→ Do this:
Rewrite the lines that begin with the one containing "class: Liliopsida" and end with the one containing "common name: Eastern skunk cabbage", putting "vernacular name" wherever "common name" occurs and leaving everything else unchanged.
________________
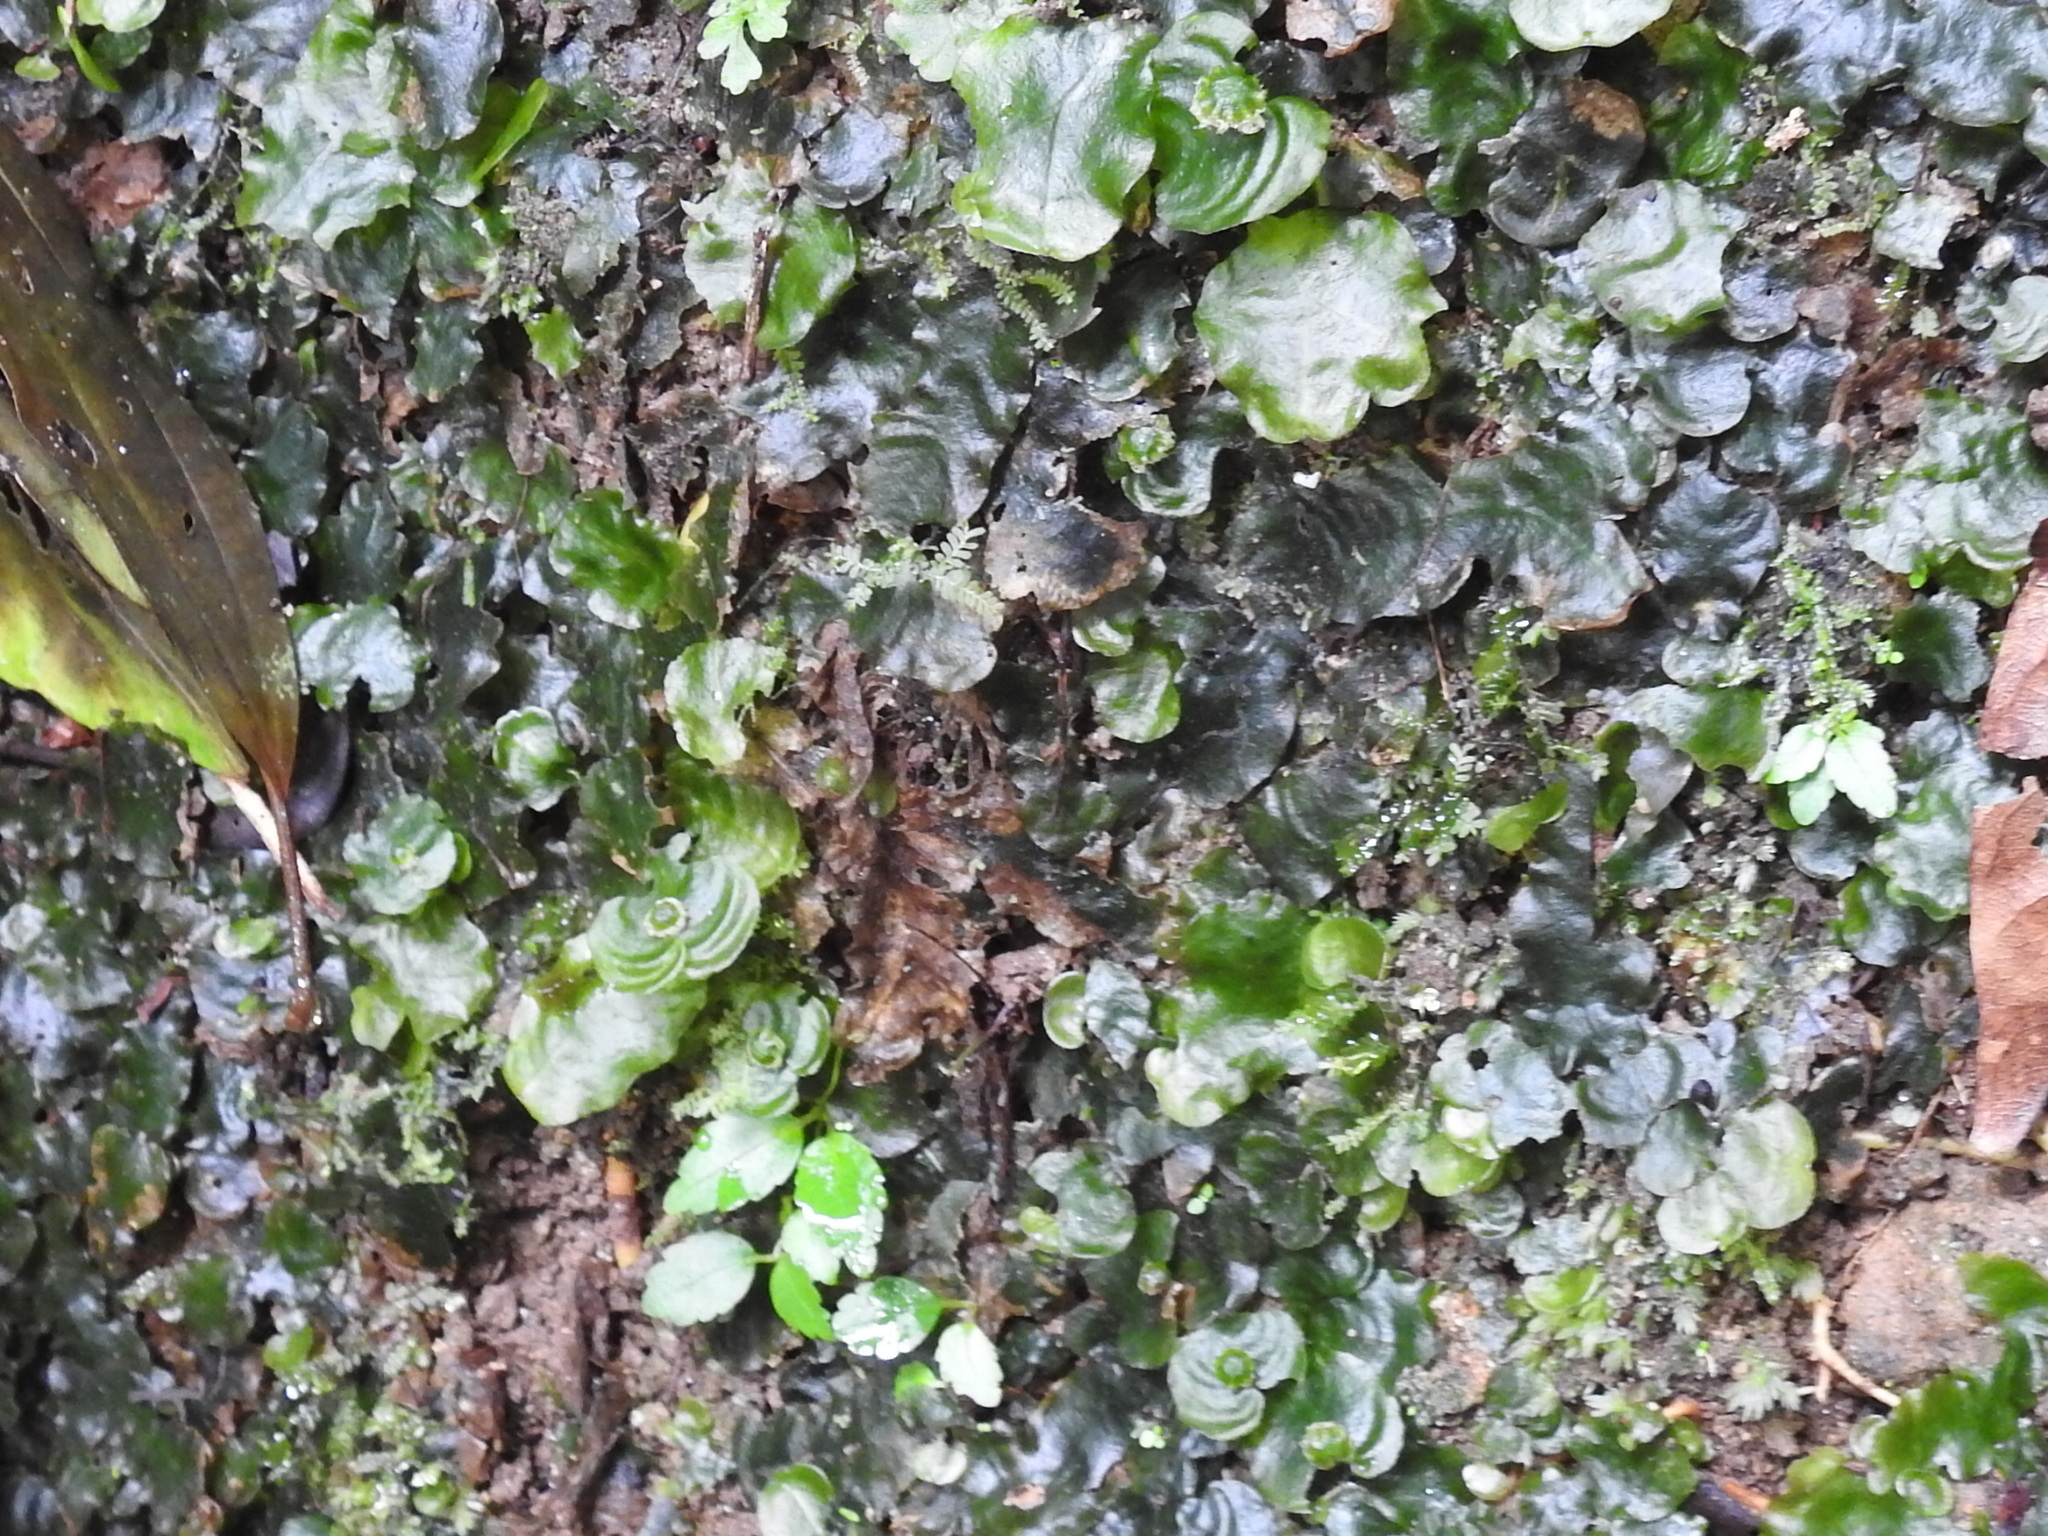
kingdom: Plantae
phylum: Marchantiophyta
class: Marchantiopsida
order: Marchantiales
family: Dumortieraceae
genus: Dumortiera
________________
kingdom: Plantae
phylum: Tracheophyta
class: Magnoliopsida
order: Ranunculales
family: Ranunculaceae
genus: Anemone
________________
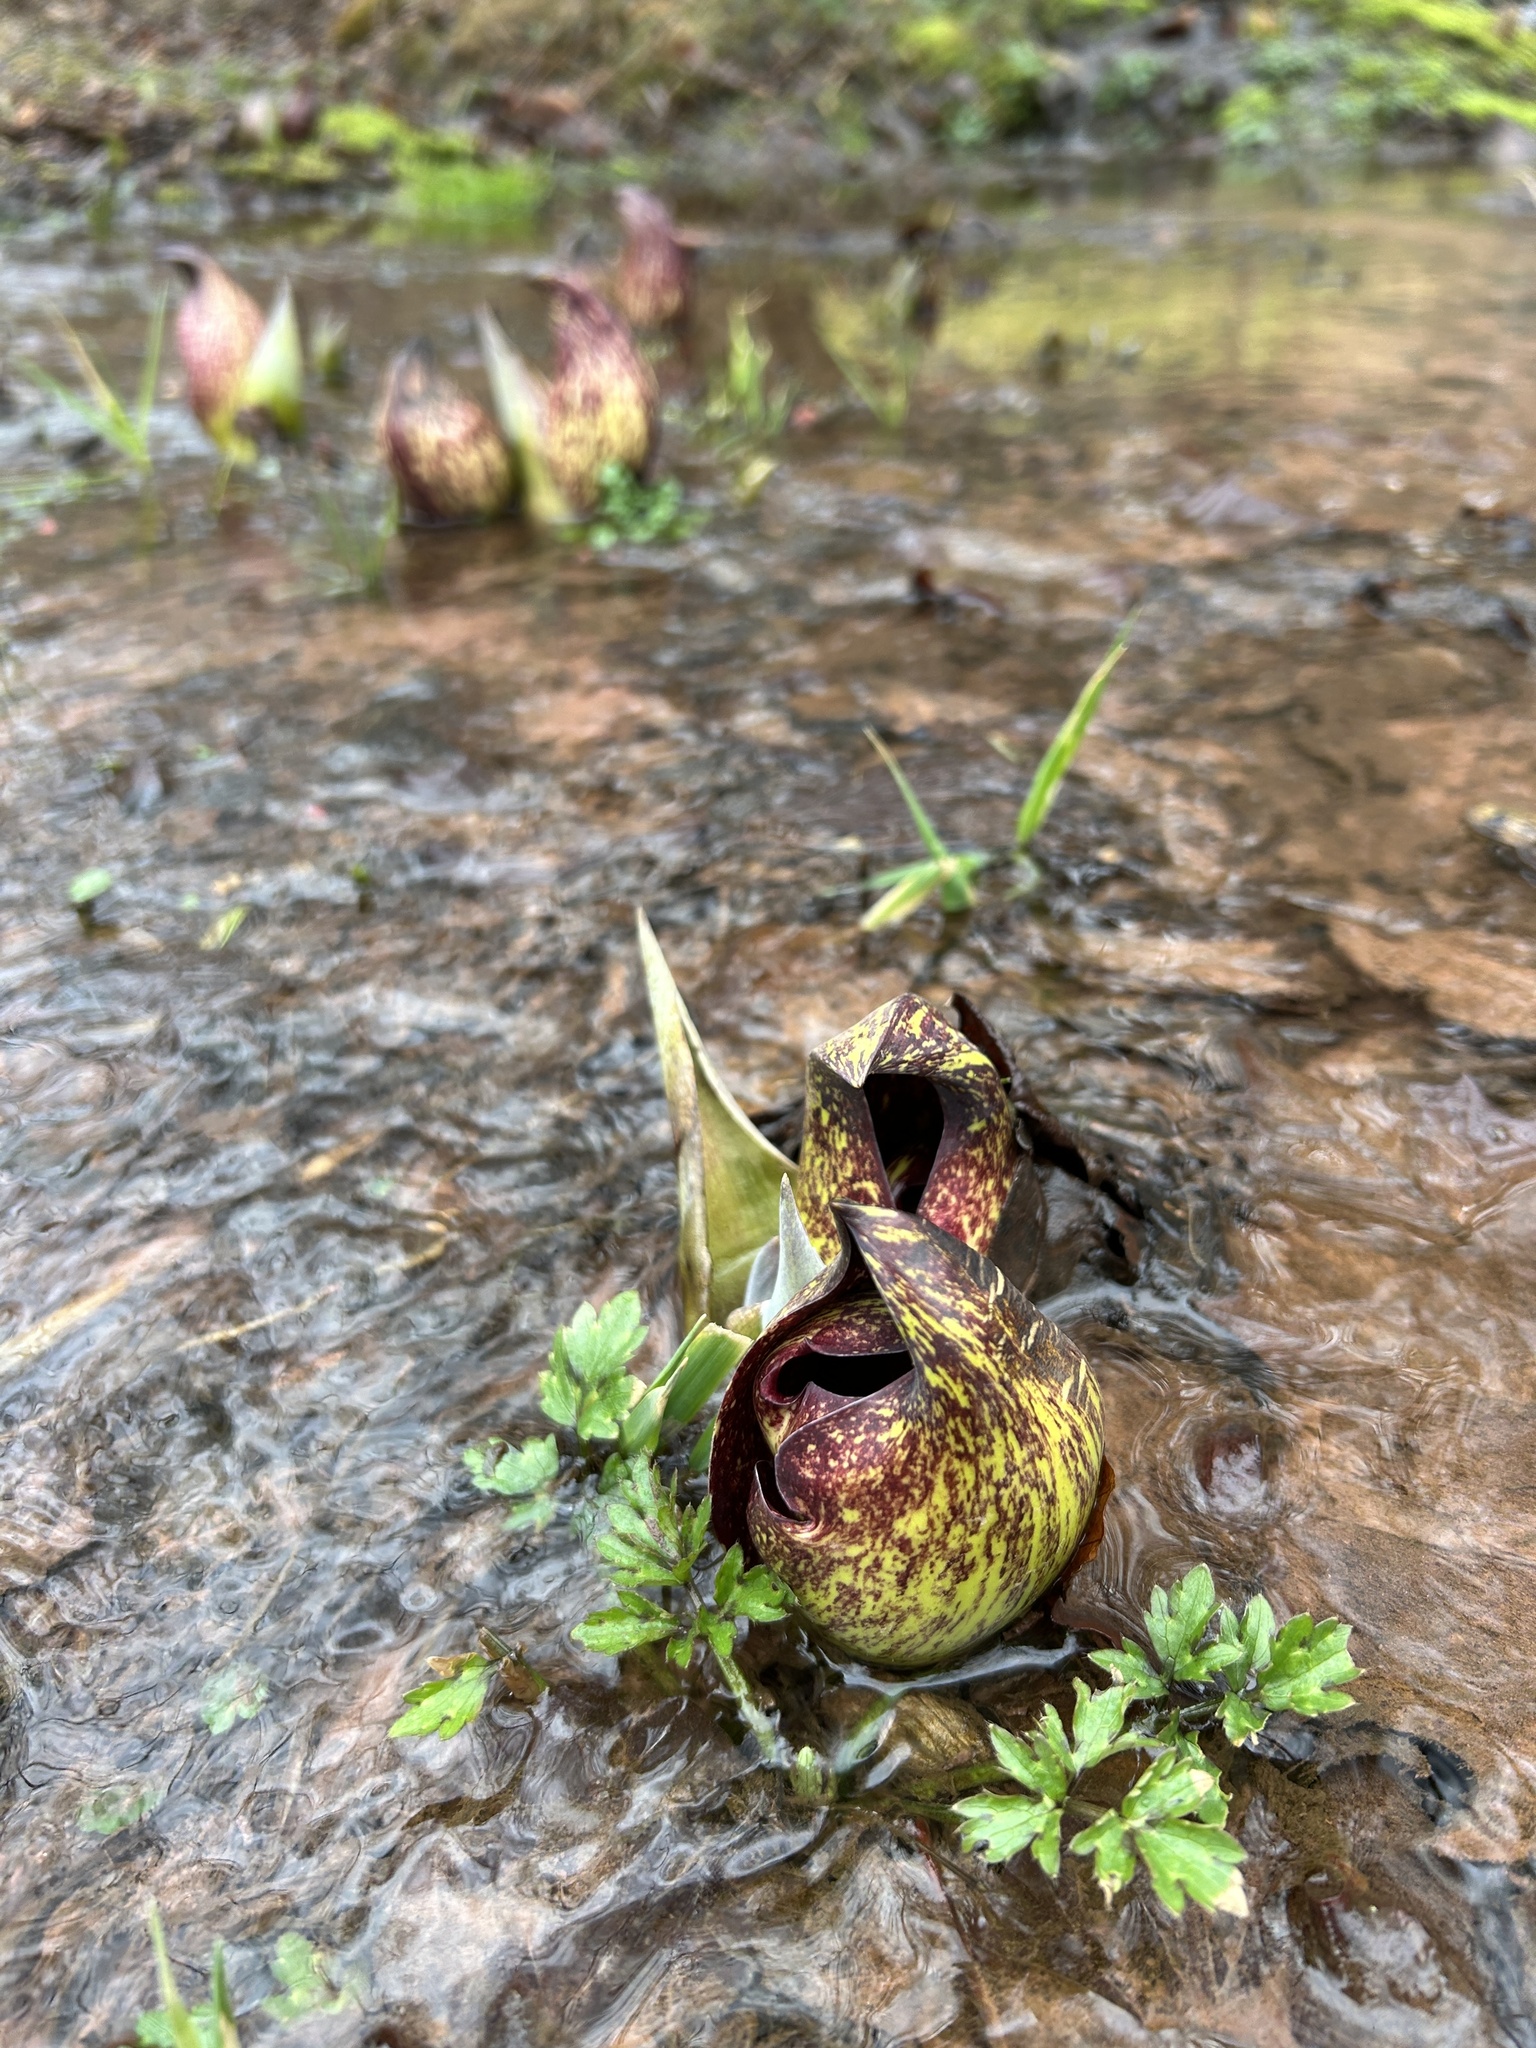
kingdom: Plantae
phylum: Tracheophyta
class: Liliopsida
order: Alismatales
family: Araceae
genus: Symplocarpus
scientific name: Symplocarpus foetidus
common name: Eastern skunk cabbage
________________
→ Task result:
class: Liliopsida
order: Alismatales
family: Araceae
genus: Symplocarpus
scientific name: Symplocarpus foetidus
vernacular name: Eastern skunk cabbage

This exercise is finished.